(Prompt):
Copy out the entire news article on stocks and the Federal Reserve word for word.

(Document text):
· · · ·

Stocks on Wall Street gave up some early gains and ended broadly lower Wednesday after the head of the Federal Reserve appeared to play down the possibility of an interest rate cut this year, disappointing some investors.
The Fed’s decision to leave its benchmark interest rate alone was widely expected and came amid signs of renewed economic health but unusually low inflation. The announcement reaffirmed a message that has comforted investors since the start of the year: No rate hikes are likely anytime soon.
The low-rate policy is helping to keep borrowing costs down and supporting an economy that has been growing steadily since late last year.
“There really wasn’t anything in the Fed statement that should have spooked investors,” said Karyn Cavanaugh, senior markets strategist at Voya Investment Management, adding that a rate cut wouldn’t be an appropriate move against the backdrop of the U.S. economy that grew 3.2% in the first three months of this year and a national unemployment rate below 4%.
“I don’t think investors who were anticipating a rate cut were being very realistic,” Cavanaugh said.
The Standard & Poor’s 500 index slid 22.10 points, or 0.8%, to 2,923.73.
The Dow Jones industrial average fell 162.77 points, or 0.6%, to 26,430.14. The Nasdaq composite fell 45.75 points, or 0.6%, to 8,049.64. The Russell 2000 index of smaller company stocks declined 14.83 points, or 0.9%, to 1,576.38.
The U.S. stock market has been riding high this year, making its way back from its late-2018 nosedive. The Fed spurred the market’s recovery earlier this year when it signaled that it would take a patient approach to raising interest rates.
On Wednesday, the central bank once again reassured investors that it is unlikely to raise rates in coming months, and it expressed a more upbeat view of the economy.
“The Fed action is a positive because it means that rates are going to remain low,” said Tom Martin, senior portfolio manager with Globalt Investments. “And if there was anything that looked like it could be harmful, the Fed is standing ready to consider more accommodation.”

· · · ·

(Excerpted records):
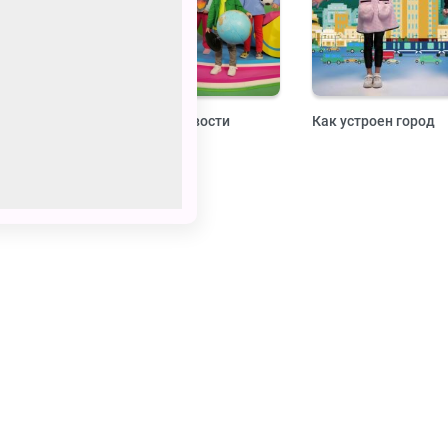
жест
Навигатор. Новости
Как устроен город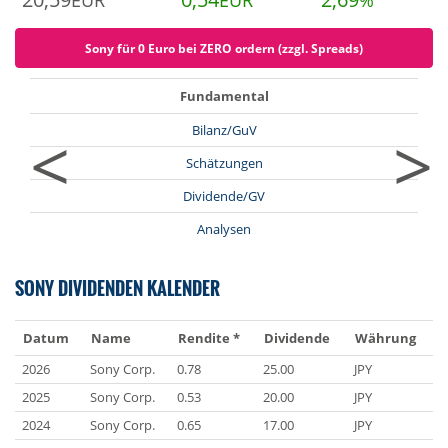
EUR
EUR
%
Sony für 0 Euro bei ZERO ordern (zzgl. Spreads)
Fundamental
<
>
Bilanz/GuV
Schätzungen
Dividende/GV
Analysen
SONY DIVIDENDEN KALENDER
Datum
Name
Rendite *
Dividende
Währung
2026
Sony Corp.
0.78
25.00
JPY
2025
Sony Corp.
0.53
20.00
JPY
2024
Sony Corp.
0.65
17.00
JPY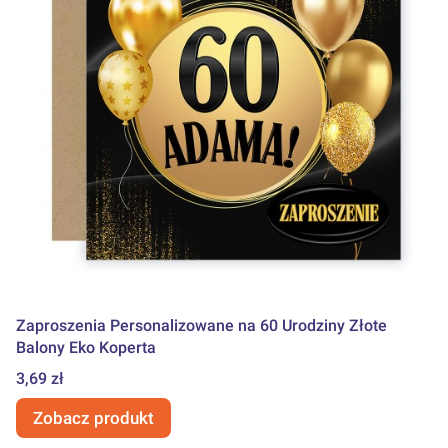
Zaproszenia Personalizowane na 60 Urodziny Złote
Balony Eko Koperta
Cena
3,69 zł
Zobacz produkt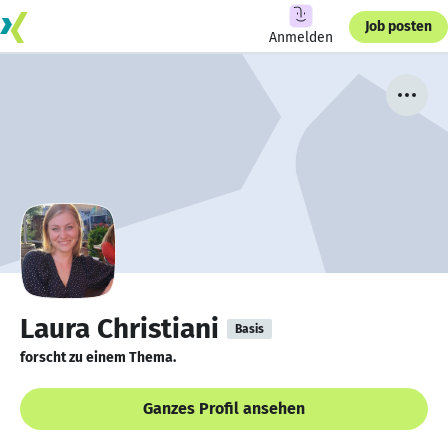
Job posten
Anmelden
Laura Christiani
Basis
forscht zu einem Thema.
Ganzes Profil ansehen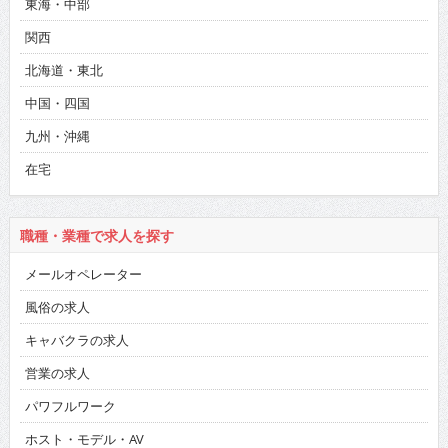
東海・中部
関西
北海道・東北
中国・四国
九州・沖縄
在宅
職種・業種で求人を探す
メールオペレーター
風俗の求人
キャバクラの求人
営業の求人
パワフルワーク
ホスト・モデル・AV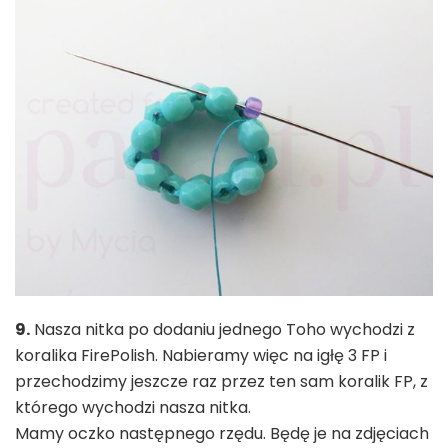
9.
Nasza nitka po dodaniu jednego Toho wychodzi z
koralika FirePolish. Nabieramy więc na igłę 3 FP i
przechodzimy jeszcze raz przez ten sam koralik FP, z
którego wychodzi nasza nitka.
Mamy oczko następnego rzędu. Będę je na zdjęciach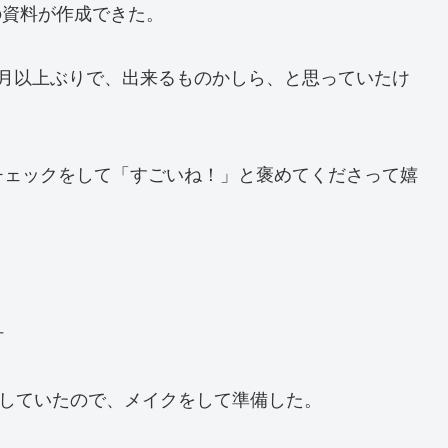
ジの資料が作成できた。
ヶ月以上ぶりで、出来るものかしら、と思っていたけ
チェックをして「すごいね！」と褒めてくださって嬉
汁
をしていたので、メイクをして準備した。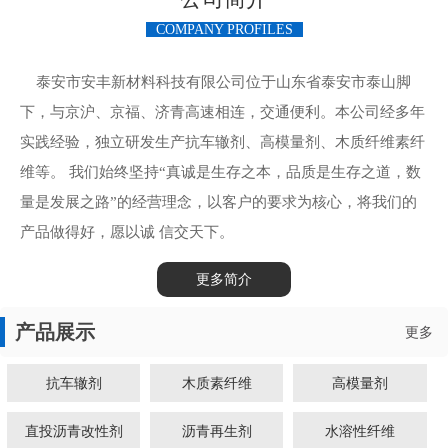
COMPANY PROFILES
泰安市安丰新材料科技有限公司位于山东省泰安市泰山脚
下，与京沪、京福、济青高速相连，交通便利。本公司经多年
实践经验，独立研发生产抗车辙剂、高模量剂、木质纤维素纤
维等。 我们始终坚持“真诚是生存之本，品质是生存之道，数
量是发展之路”的经营理念，以客户的要求为核心，将我们的
产品做得好，愿以诚 信交天下。
更多简介
产品展示
更多
抗车辙剂
木质素纤维
高模量剂
直投沥青改性剂
沥青再生剂
水溶性纤维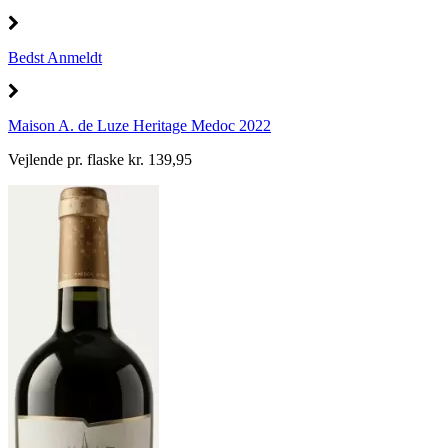
Bedst Anmeldt
Maison A. de Luze Heritage Medoc 2022
Vejlende pr. flaske kr. 139,95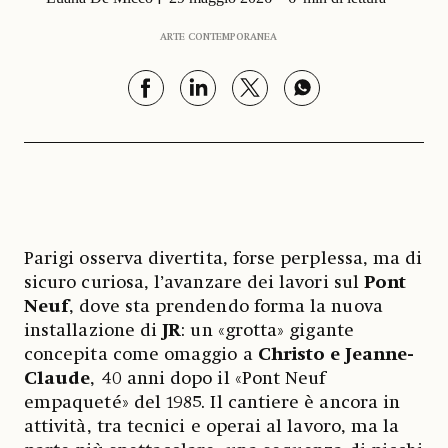
ARTE CONTEMPORANEA
Parigi osserva divertita, forse perplessa, ma di
sicuro curiosa, l’avanzare dei lavori sul
Pont
Neuf
, dove sta prendendo forma la nuova
installazione di
JR
: un «grotta» gigante
concepita come omaggio a
Christo e Jeanne-
Claude
, 40 anni dopo il «Pont Neuf
empaqueté» del 1985. Il cantiere è ancora in
attività, tra tecnici e operai al lavoro, ma la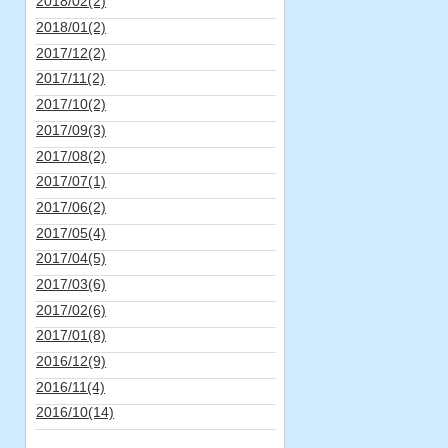
2018/02(2)
2018/01(2)
2017/12(2)
2017/11(2)
2017/10(2)
2017/09(3)
2017/08(2)
2017/07(1)
2017/06(2)
2017/05(4)
2017/04(5)
2017/03(6)
2017/02(6)
2017/01(8)
2016/12(9)
2016/11(4)
2016/10(14)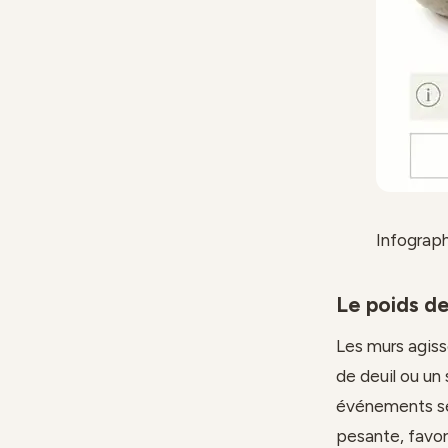
Infograp
Le poids de
Les murs agis
de deuil ou un
événements se 
pesante, favori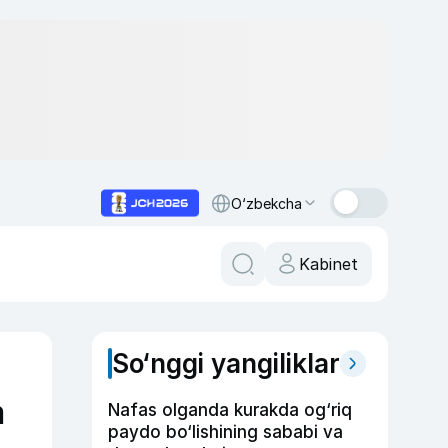
O‘zbekcha
Kabinet
So‘nggi yangiliklar
m
Nafas olganda kurakda og‘riq
paydo bo‘lishining sababi va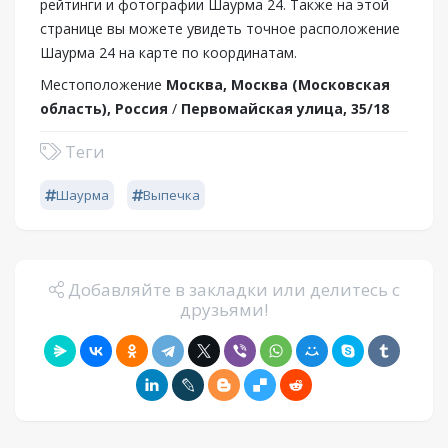
рейтинги и фотографии Шаурма 24. Также на этой
странице вы можете увидеть точное расположение
Шаурма 24 на карте по координатам.
Местоположение
Москва, Москва (Московская
область), Россия
/
Первомайская улица, 35/18
Теги
Шаурма
Выпечка
Добавляйте в закладки или делитесь с
друзьями!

· · · ·

(Result):
Stocks on Wall Street gave up some early gains and ended broadly lower Wednesday after the head of the Federal Reserve appeared to play down the possibility of an interest rate cut this year, disappointing some investors.
The Fed’s decision to leave its benchmark interest rate alone was widely expected and came amid signs of renewed economic health but unusually low inflation. The announcement reaffirmed a message that has comforted investors since the start of the year: No rate hikes are likely anytime soon.
The low-rate policy is helping to keep borrowing costs down and supporting an economy that has been growing steadily since late last year.
“There really wasn’t anything in the Fed statement that should have spooked investors,” said Karyn Cavanaugh, senior markets strategist at Voya Investment Management, adding that a rate cut wouldn’t be an appropriate move against the backdrop of the U.S. economy that grew 3.2% in the first three months of this year and a national unemployment rate below 4%.
“I don’t think investors who were anticipating a rate cut were being very realistic,” Cavanaugh said.
The Standard & Poor’s 500 index slid 22.10 points, or 0.8%, to 2,923.73.
The Dow Jones industrial average fell 162.77 points, or 0.6%, to 26,430.14. The Nasdaq composite fell 45.75 points, or 0.6%, to 8,049.64. The Russell 2000 index of smaller company stocks declined 14.83 points, or 0.9%, to 1,576.38.
The U.S. stock market has been riding high this year, making its way back from its late-2018 nosedive. The Fed spurred the market’s recovery earlier this year when it signaled that it would take a patient approach to raising interest rates.
On Wednesday, the central bank once again reassured investors that it is unlikely to raise rates in coming months, and it expressed a more upbeat view of the economy.
“The Fed action is a positive because it means that rates are going to remain low,” said Tom Martin, senior portfolio manager with Globalt Investments. “And if there was anything that looked like it could be harmful, the Fed is standing ready to consider more accommodation.”